The lawsuits allege Chiquita’s payments to the United Self-Defense Forces of Colombia, known as AUC, increased its ability to carry out its violent campaign targeting civilians suspected of sympathizing with violent leftist guerrillas, often those in the FARC. The AUC was blamed for the kidnapping, torture and killings of relatives of the plaintiffs.
The plaintiffs argue Chiquita kept paying the AUC even after the U.S. government designated the group a foreign terrorist organization in 2001 and told Chiquita the payments were illegal.
Chiquita, which settled a federal criminal complaint in 2007, argues it was being extorted in a country ravaged by violence and was trying to safeguard employees.
In the criminal case, Chiquita pleaded guilty to engaging in transactions with a designated global terrorist group and was fined $25 million. Fernando Aguirre, the company’s chief executive officer at the time of the settlement, and Chiquita’s then-general counsel Eric Holder, signed a factual proffer indicating Chiquita made 50 payments totaling over $825,000 after the AUC was designated a foreign terrorist organization.
In the civil case, individual defendants including current and former Chiquita executives and a former general counsel, were directed to file answers within 20 days.
The Torture Victim Protection Act claims against former chief executive officer Steven Warshaw and former president and chief operating officer Keith Lindner were dismissed for failing to state a claim. Marra reserved a decision on whether to dismiss the estate of a deceased former executive.
The order said Robert Olson, a former Chiquita vice president and general counsel, allegedly learned about the AUC payments by 1997, approved procedures to disguise them for an audit meeting and was told by outside counsel and Department of Justice officials in early 2003 that the payments were illegal and should immediately stop. The payments reportedly stopped in February 2004.
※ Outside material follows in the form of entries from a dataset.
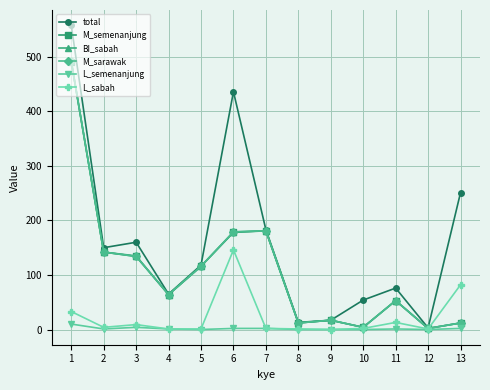

Which series has the largest range (max minus min)?

total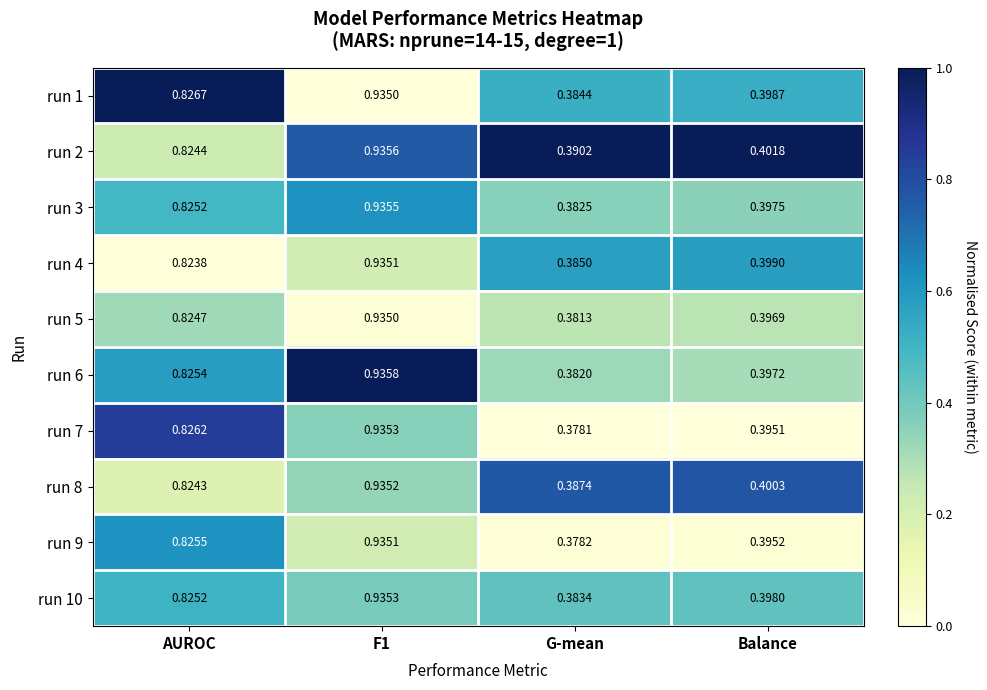

How many series are shown in this chart?

10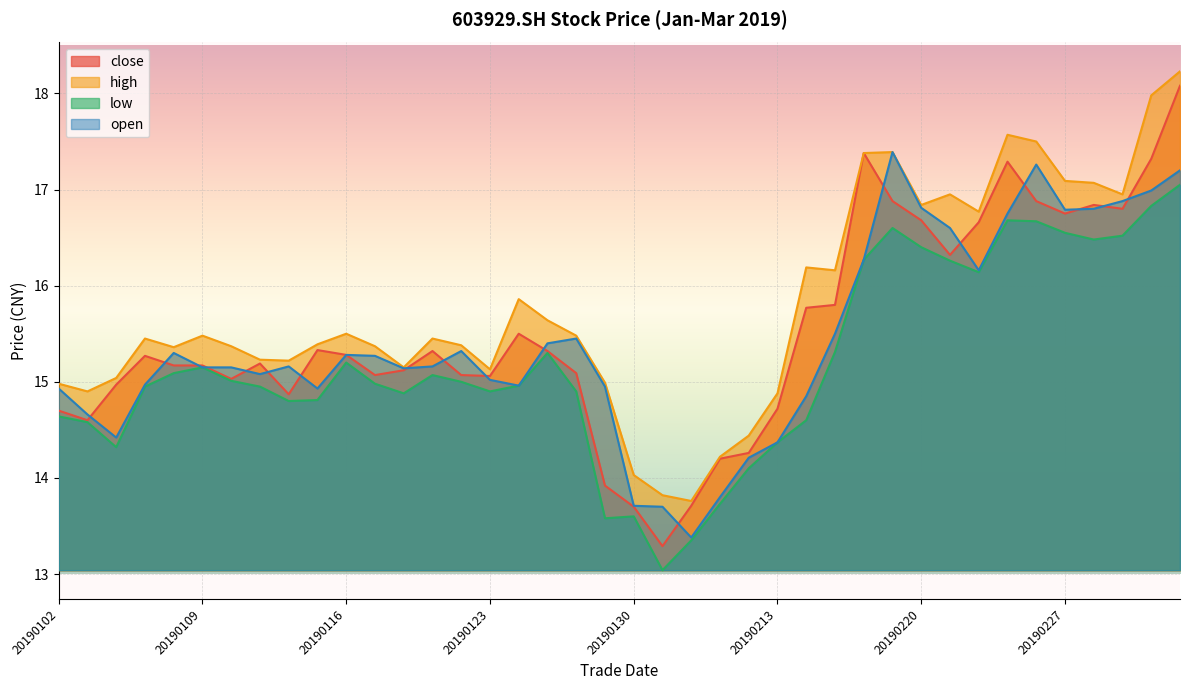

Reading left to right, list all the values displayed in this chart.

close: 14.7	14.6	15.0	15.3	15.2	15.2	15.0	15.2	14.9	15.3	15.3	15.1	15.1	15.3	15.1	15.1	15.5	15.3	15.1	13.9	13.7	13.3	13.7	14.2	14.3	14.7	15.8	15.8	17.4	16.9	16.7	16.3	16.7	17.3	16.9	16.8	16.8	16.8	17.3	18.1
high: 15.0	14.9	15.0	15.4	15.4	15.5	15.4	15.2	15.2	15.4	15.5	15.4	15.2	15.4	15.4	15.1	15.9	15.6	15.5	15.0	14.0	13.8	13.8	14.2	14.4	14.9	16.2	16.2	17.4	17.4	16.8	16.9	16.8	17.6	17.5	17.1	17.1	16.9	18.0	18.2
low: 14.6	14.6	14.3	14.9	15.1	15.2	15.0	14.9	14.8	14.8	15.2	15.0	14.9	15.1	15.0	14.9	15.0	15.3	14.9	13.6	13.6	13.0	13.3	13.7	14.1	14.4	14.6	15.3	16.3	16.6	16.4	16.3	16.1	16.7	16.7	16.6	16.5	16.5	16.8	17.1
open: 14.9	14.7	14.4	15.0	15.3	15.2	15.2	15.1	15.2	14.9	15.3	15.3	15.1	15.2	15.3	15.0	15.0	15.4	15.4	14.9	13.7	13.7	13.4	13.8	14.2	14.4	14.8	15.5	16.3	17.4	16.8	16.6	16.2	16.8	17.3	16.8	16.8	16.9	17.0	17.2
The judge found that the anti-torture law’s 10-year statute of limitation did not bar claims arising out of killings that occurred more than 10 years before the complaints. The plaintiffs argued the volatile political and social conditions in Colombia effectively precluded them from suing the individual defendants until 2007, when Colombia instituted a peace program encouraging paramilitaries to surrender weapons in exchange for limited immunity and AUC units began to demobilize. Before that, they engaged in widespread human rights abuse
Scarola said in dismissing the Alien Tort Statute claims that the U.S. Court of Appeals for the Eleventh Circuit took a conservative, defense-friendly view of the Supreme Court decision, but it doesn’t keep the Colombian nationals’ claims from going forward.
“It restricts one of the approaches that we had been taking in the case, but it is not by any means fatal to our claims,” Scarola said. “We have great confidence in the quality of our remaining claims to ultimately enable us to see that our clients are fully compensated.”
In addition to Scarola firm, the court docket lists William J. Wichmann of Fort Lauderdale as a lead plaintiffs attorney. Other plaintiffs attorneys include John P. Pierce of Bethesda, Maryland, Roger M. Adelman of Washington and Boies, Schiller & Flexner attorneys.
Defense firms include Covington & Burling; Jones, Foster, Johnston & Stubbs; DLA Piper; Berger Singerman; and Marcus Neiman & Rashbaum.
Charles Wayne of DLA Piper in Washington said he had no comment on the case. The company’s media relations firm did not respond to a request for comment by deadline.